Steve haussa les épaules.
- T’es bête ! Évidemment que ça me fait de la peine, t’es comme mon frère, c’est flippant de te voir t’enfoncer comme ça…
L’autre fronça les sourcils :
- Je ne suis pas ton frère.
- Tu pourrais l’être.
- Non…
- Pourquoi ?
- C’est mon anniversaire aujourd’hui, et toi, c’est quand ?
- Dans trois mois…
- Tu en connais beaucoup, toi, des frères qui ont trois mois de différence ?!
- Idiot.
- Non, pas idiot, réaliste.
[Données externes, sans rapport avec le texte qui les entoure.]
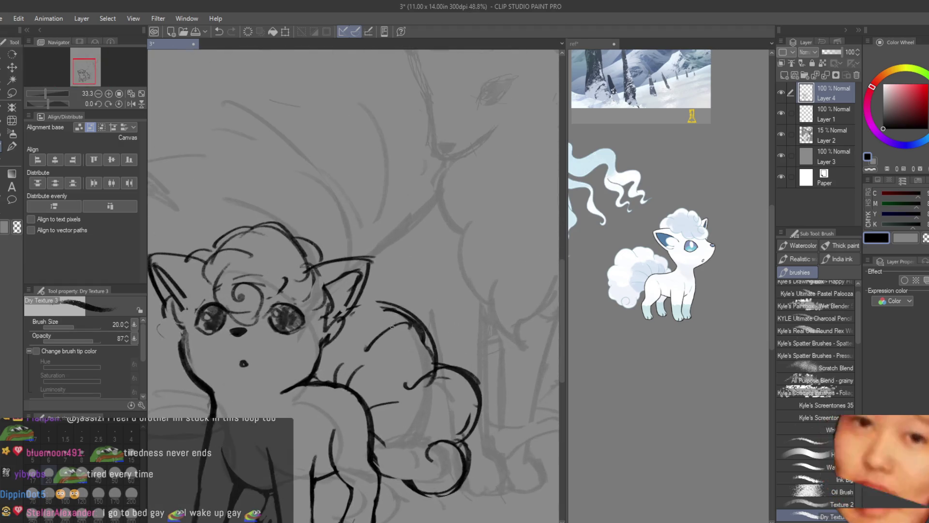
pyautogui.scroll(1, 393, 324)
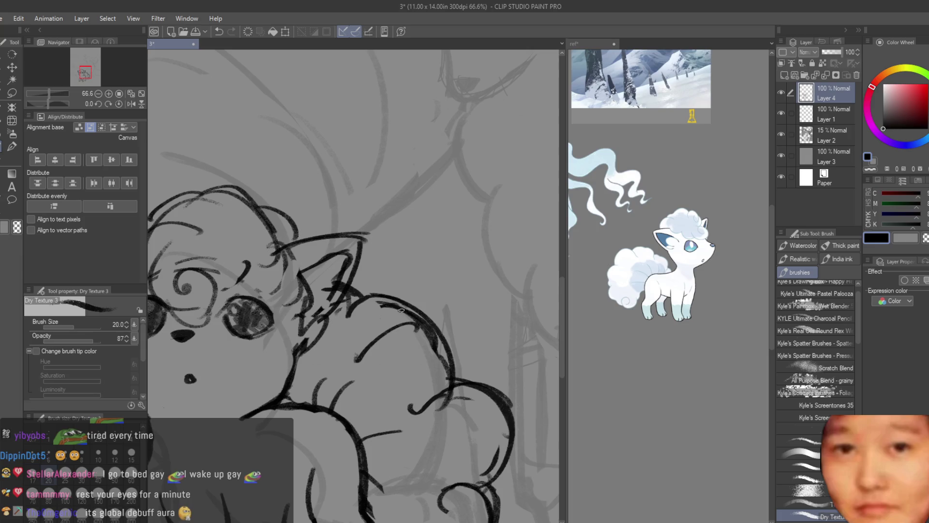
pyautogui.moveTo(401, 310); pyautogui.dragTo(425, 324)
pyautogui.press('e')
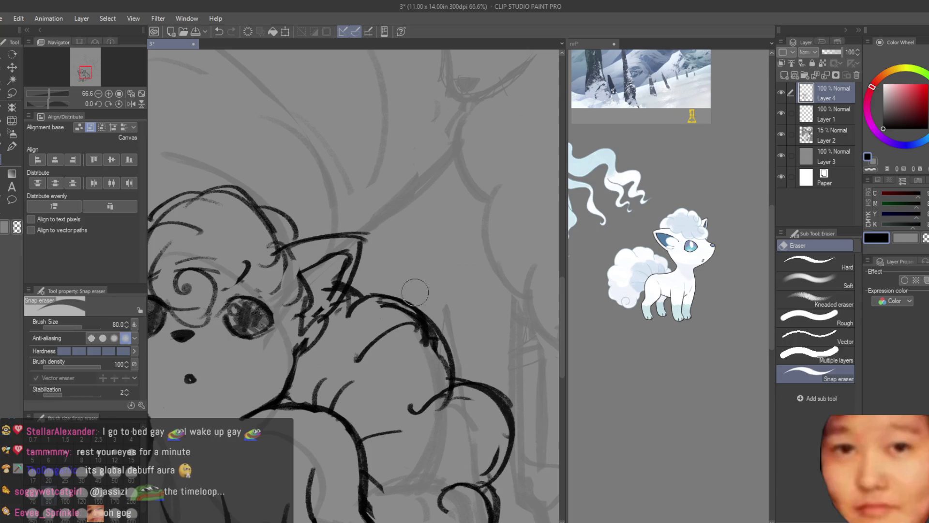
pyautogui.moveTo(418, 356); pyautogui.dragTo(450, 387)
pyautogui.press('b')
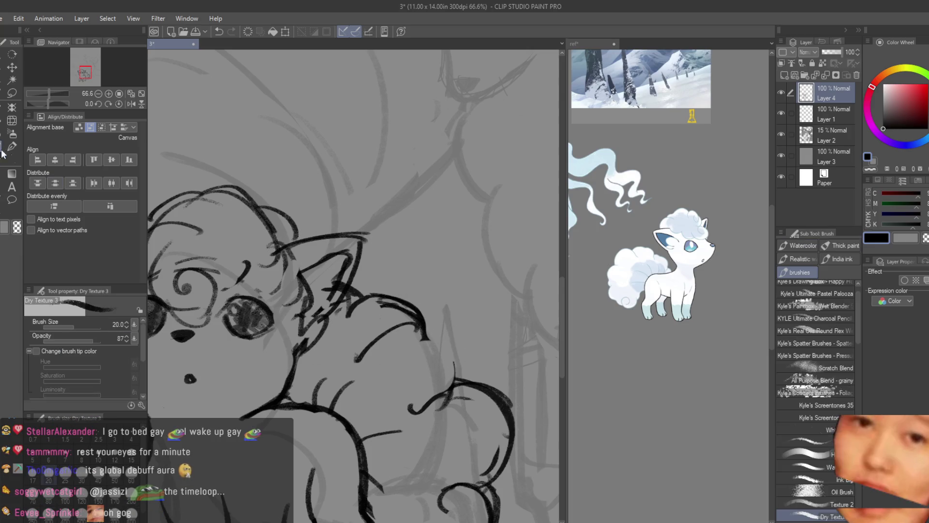
pyautogui.scroll(2, 458, 386)
pyautogui.scroll(-1, 459, 386)
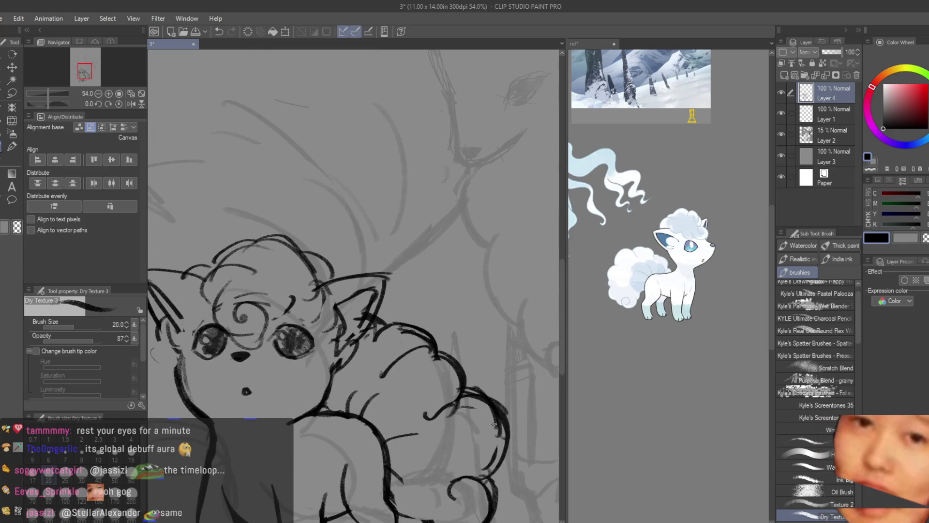
pyautogui.press('ctrl+z')
# Redraw the tail's top outline, erase its stray strokes, and shift the line art slightly down.
pyautogui.scroll(-3, 446, 331)
pyautogui.scroll(3, 360, 257)
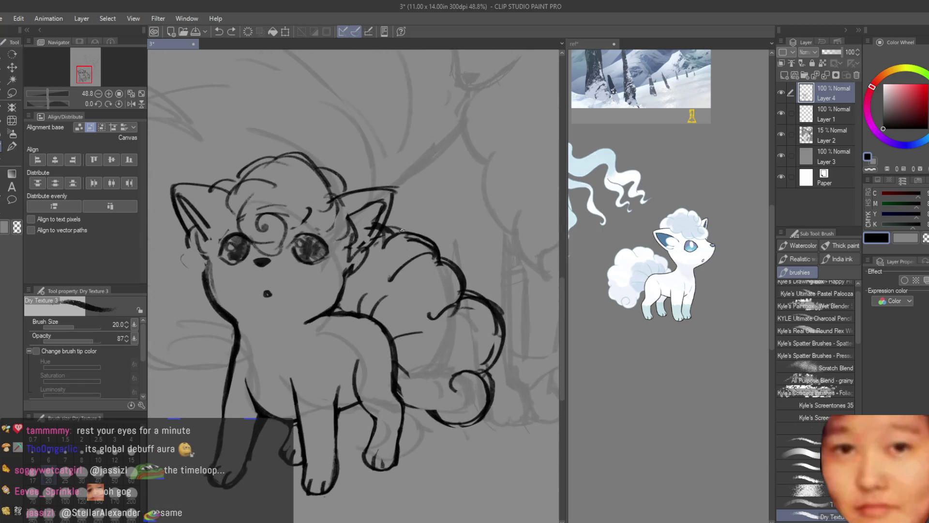
pyautogui.moveTo(432, 242)
pyautogui.mouseDown()
pyautogui.moveTo(380, 235)
pyautogui.moveTo(431, 259)
pyautogui.mouseUp()
pyautogui.click(2, 162)
pyautogui.moveTo(402, 230)
pyautogui.mouseDown()
pyautogui.moveTo(388, 243)
pyautogui.moveTo(377, 222)
pyautogui.mouseUp()
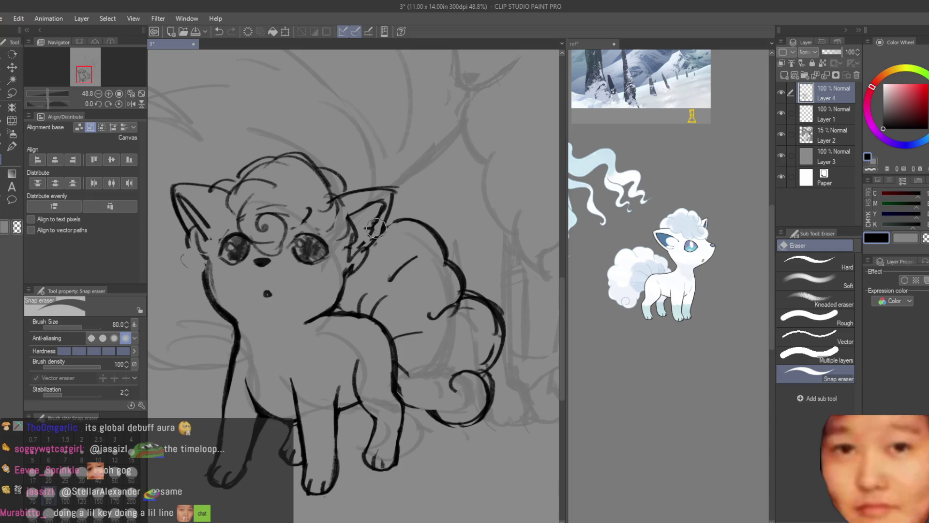
pyautogui.scroll(-5, 377, 226)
Tu n’es pas mon frère. Tu es Steve… tu es juste Steve…
Il avait dit ça bizarrement. Steve l’observa, il avait presque l’impression qu’il allait pleurer en disant c’est derniers mots. Il tendit la main pour la poser sur un genou. Il demanda :
- Et à ce Steve, tu ne veux pas lui dire qui c’est cette fille ?
- Non, même à mon petit Steve, je ne lui dirai pas.
- Elle habite Brooklyn ?
- Oui.
- Je la connais ?
Buck hésita, il finit par répondre :
- Oui, plus ou moins…
- Ça veut dire quoi « plus ou moins » ?
- Que tu l’a sûrement déjà vu…
- C’est une femme mariée ?
- Mais non !
- Elle est plus âgée que toi ?
- Non, elle a mon âge…
- Qu’est ce qu’elle a de si particulier !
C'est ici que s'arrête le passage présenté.